Note that ag.ConfigManager.get_from_route(Config)
is accessible in any function called within the generate function's execution path, as the configuration is preserved in the context.
Deploying the application to Agenta
Now that we have everything ready to deploy our application to Agenta, let's proceed. First, add the requirements.txt
file to the same folder as your project files and populate the .env
file with your environment variables. Then run these commands:
agenta init
agenta variant serve query.py
The first command creates a new application in Agenta, while the second command serves the application and creates a playground for testing.
Under the hood, agenta variant serve
creates a docker image of your application and sets up a service for it in Agenta Cloud.
Once complete, you can access the playground and begin testing your application.
Evaluating the assistant
To ensure our assistant provides accurate and relevant answers, we'll use evaluators to assess its performance. We will create two evaluators:
- RAG Relevancy Evaluator: Measures how relevant the assistant's answers are with respect to the retrieved context.
- LLM-as-a-Judge Evaluator: Rates the quality of the assistant's responses.
For the first, we use the RAG Relevancy evaluator as described in Agenta's evaluation documentation.
Configuration:
- Question key:
trace.generate.inputs.query
- Answer key:
trace.generate.outputs
- Contexts key:
trace.generate.llm.internals.context
This evaluator measures how relevant the assistant's answers are with respect to the retrieved context. Note that we use trace.generate.llm.internals.context
, which we previously stored in the span, to get the context from the trace.
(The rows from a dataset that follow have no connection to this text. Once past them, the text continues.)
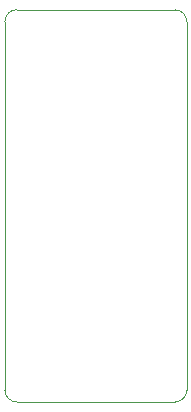
<source format=gm1>
G04*
G04 #@! TF.GenerationSoftware,Altium Limited,CircuitMaker,2.2.1 (2.2.1.6)*
G04*
G04 Layer_Color=16740166*
%FSLAX25Y25*%
%MOIN*%
G70*
G04*
G04 #@! TF.SameCoordinates,FB4DA932-24D3-4F87-B050-2CA4388B978A*
G04*
G04*
G04 #@! TF.FilePolarity,Positive*
G04*
G01*
G75*
%ADD90C,0.00197*%
D90*
X100000Y103937D02*
G03*
X103937Y100000I3937J0D01*
G01*
Y230709D02*
G03*
X100000Y226772I0J-3937D01*
G01*
X160630D02*
G03*
X156693Y230709I-3937J0D01*
G01*
Y100000D02*
G03*
X160630Y103937I0J3937D01*
G01*
X100000D02*
G03*
X103937Y100000I3937J0D01*
G01*
Y230709D02*
G03*
X100000Y226772I0J-3937D01*
G01*
X160630D02*
G03*
X156693Y230709I-3937J0D01*
G01*
Y100000D02*
G03*
X160630Y103937I0J3937D01*
G01*
X103937Y100000D02*
X156693D01*
X100000Y103937D02*
Y226772D01*
X103937Y230709D02*
X156693D01*
X160630Y103937D02*
Y226772D01*
X103937Y100000D02*
X156693D01*
X100000Y103937D02*
Y226772D01*
X103937Y230709D02*
X156693D01*
X160630Y103937D02*
Y226772D01*
M02*

</source>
You can use the evaluator playground to configure the evaluator and identify the correct trace data to use in your configuration (see image below).
We set and test an LLM-as-a-Judge evaluator to rate the quality of the assistant's responses the same way. More details on setting up LLM-as-a-Judge evaluators can be found here.
Deploying the assistant
After iterating through various prompts and parameters and evaluating their performance, we can deploy our satisfied solution as an API endpoint using Agenta.
Simply click the Deploy
button in the playground to accomplish this.
Agenta provides us with two endpoints to interact with our deployed application:
- The first allows us to directly invoke the deployed application with the production configuration.
- The second allows us to fetch the deployed configuration as a JSON and use it in our self-deployed application.
Conclusion
In this tutorial, we built a documentation Q&A system using RAG, but more importantly, we created a comprehensive LLMOps workflow that includes:
- A playground for testing different embeddings, prompts, and retrieval parameters in real time
- Observability tools for debugging multi-step RAG workflows and monitoring production performance
- Evaluation pipelines for assessing both RAG relevancy and response quality
- Deployment capabilities for smoothly transitioning from experimentation to production
This workflow shows how to evolve beyond a basic RAG implementation to build a production-ready system with robust testing, monitoring, and iteration capabilities.